All throughout, I worked extra hard. I not only had to do my best in academics, but in sports, in debate, in everything I was involved in. I trained as much as I could, until my arms and legs were twittering with fatigue and muscle pains. I hammered out my speech alphabet by alphabet and practiced so many times to make sure I was going to “nail it”. I became competitive. I had compared myself with everyone. I had to be the first. I wanted to be the first. I wanted to show them, show everyone, I could do it. I could reach my potential, the potential that everyone thought I had but I never saw for myself. The bronze trophies and medals were not enough. I wanted gold. I became the ultimate person I was accountable to, and I started having irrationally high expectations of myself. And then the only person I disappointed was myself.
Little did I know, I had buried this “disappointment” sweater underneath as I broke through the dependence on parents and teachers, and started to really think for myself, and make my own decisions about classes to take in university, exchange year in Paris, and what job to do as a career. I learnt what it was that would be accepted. I started to build an image for myself – not a fake one – but one that I would like to present to people that contained only certain bits of me. The friendly, sociable, confident me. The one who over delivers on promises, quickly and responsively. The responsible one. The person who can do everything at the same time and have so much on my plate, AND still do well in all of them. I lapped up the praise people had for me. I basked in my self-indulgent glory as I win best debater after best debater. I gloated when I got a posting I wanted plus a promotion. I put on the “positive” sweaters like that little girl had, and walked out on stage, triumphant and proud, flourishing in the applause.

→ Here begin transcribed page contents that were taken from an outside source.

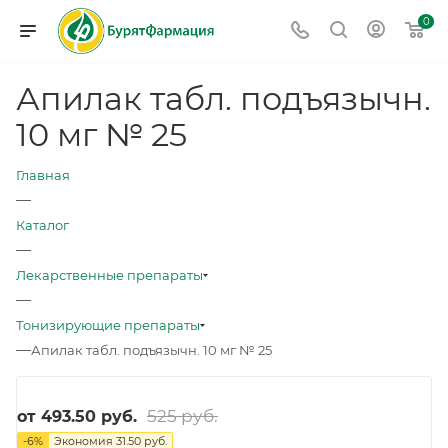
0
Апилак табл. подъязычн.
10 мг № 25
Главная
—
Каталог
—
Лекарственные препараты
—
Тонизирующие препараты
—
Апилак табл. подъязычн. 10 мг № 25
525 руб.
от
493.50 руб.
-
6
%
Экономия
31.50 руб.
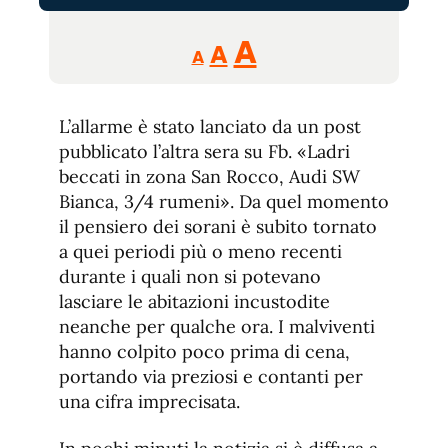
Reducir
Aumentar
Restablecer
A
A
A
tamaño
tamaño
tamaño
de
de
fuente.
L’allarme è stato lanciato da un post
de
fuente
pubblicato l’altra sera su Fb. «Ladri
fuente.
beccati in zona San Rocco, Audi SW
Bianca, 3/4 rumeni». Da quel momento
il pensiero dei sorani è subito tornato
a quei periodi più o meno recenti
durante i quali non si potevano
lasciare le abitazioni incustodite
neanche per qualche ora. I malviventi
hanno colpito poco prima di cena,
portando via preziosi e contanti per
una cifra imprecisata.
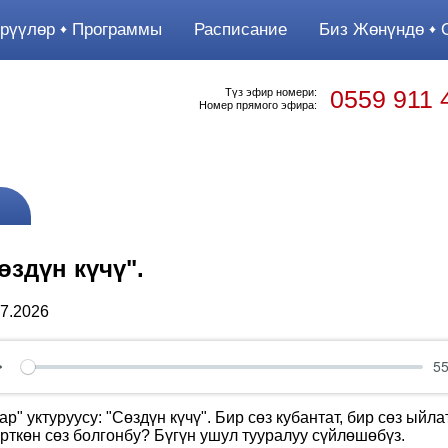
рүүлөр
Программы
Расписание
Биз Жөнүндө
О
0559 911 
Түз эфир номери:
Номер прямого эфира:
өздүн күчү".
07.2026
55
Play
ар" уктуруусу: "Сөздүн күчү". Бир сөз кубантат, бир сөз ы
өрткөн сөз болгонбу? Бүгүн ушул тууралуу сүйлөшөбүз.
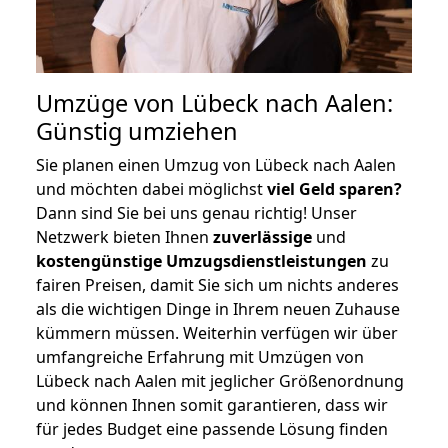
Umzüge von Lübeck nach Aalen:
Günstig umziehen
Sie planen einen Umzug von Lübeck nach Aalen
und möchten dabei möglichst
viel Geld sparen?
Dann sind Sie bei uns genau richtig! Unser
Netzwerk bieten Ihnen
zuverlässige
und
kostengünstige Umzugsdienstleistungen
zu
fairen Preisen, damit Sie sich um nichts anderes
als die wichtigen Dinge in Ihrem neuen Zuhause
kümmern müssen. Weiterhin verfügen wir über
umfangreiche Erfahrung mit Umzügen von
Lübeck nach Aalen mit jeglicher Größenordnung
und können Ihnen somit garantieren, dass wir
für jedes Budget eine passende Lösung finden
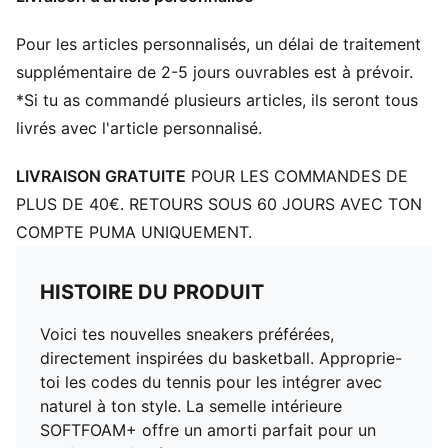
Pour les articles personnalisés, un délai de traitement
supplémentaire de 2-5 jours ouvrables est à prévoir.
*Si tu as commandé plusieurs articles, ils seront tous
livrés avec l'article personnalisé.
LIVRAISON GRATUITE
POUR LES COMMANDES DE
PLUS DE 40€. RETOURS SOUS 60 JOURS AVEC TON
COMPTE PUMA UNIQUEMENT.
HISTOIRE DU PRODUIT
Voici tes nouvelles sneakers préférées,
directement inspirées du basketball. Approprie-
toi les codes du tennis pour les intégrer avec
naturel à ton style. La semelle intérieure
SOFTFOAM+ offre un amorti parfait pour un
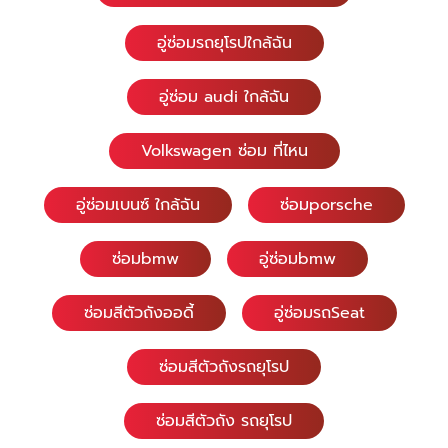
อู่ซ่อมรถยุโรปใกล้ฉัน
อู่ซ่อม audi ใกล้ฉัน
Volkswagen ซ่อม ที่ไหน
อู่ซ่อมเบนซ์ ใกล้ฉัน
ซ่อมporsche
ซ่อมbmw
อู่ซ่อมbmw
ซ่อมสีตัวถังออดี้
อู่ซ่อมรถSeat
ซ่อมสีตัวถังรถยุโรป
ซ่อมสีตัวถัง รถยุโรป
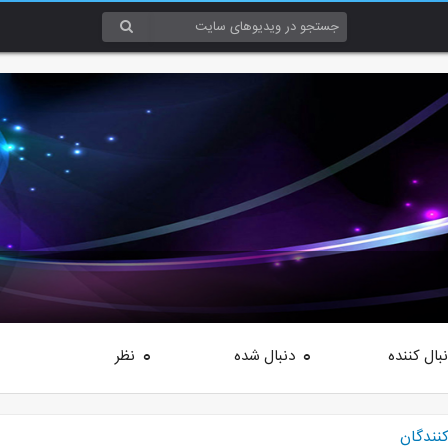
بال کننده
دنبال شده
نظر
0
0
کنندگان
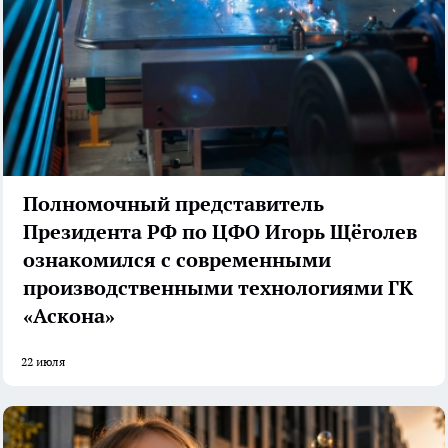
Полномочный представитель
Президента РФ по ЦФО Игорь Щёголев
ознакомился с современными
производственными технологиями ГК
«Аскона»
22 июля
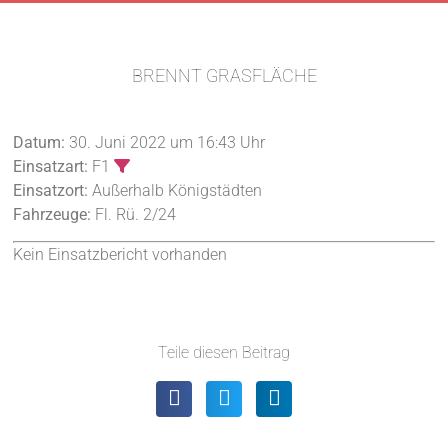
BRENNT GRASFLÄCHE
Datum:
30. Juni 2022 um 16:43 Uhr
Einsatzart:
F1
Einsatzort:
Außerhalb Königstädten
Fahrzeuge:
Fl. Rü. 2/24
Kein Einsatzbericht vorhanden
Teile diesen Beitrag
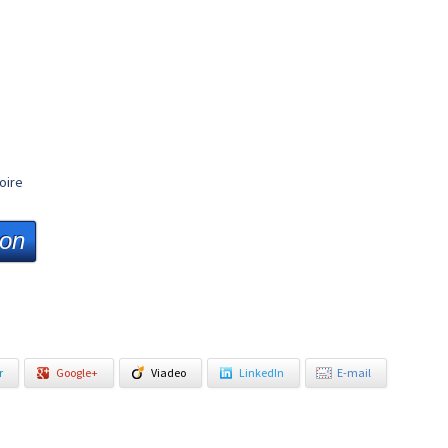
oire
ion
r
Google+
Viadeo
LinkedIn
E-mail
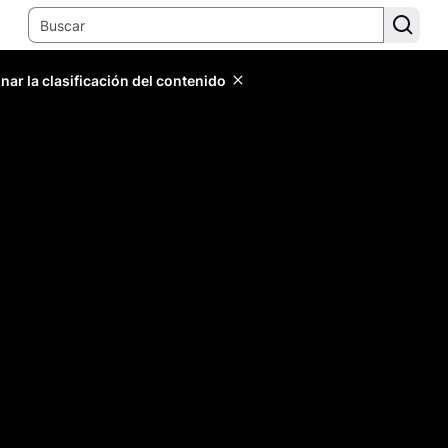
ar la clasificación del contenido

I was no longer, a disappointment.
Yet, when the whole world thinks I “have it together” I still felt really insecure inside.I spent my energy defending that image I would like to portray. I had to make sure that the good bits, the calm, collected and cool me showed. It was tiring. My self-confidence was built upon the fear of disappointing people. It is not a solid foundation.
What is your hidden fear? What sweaters are you hiding underneath? Dig it out. Or you can never deal with it. Without confronting your hidden fear you will not be able to let go, and reconnect with your inner self, and the real you.
It sucks. And it hurts, I can tell you. I’m crying as I’m writing this because it is painful to dredge out the past. So at least, you are not alone.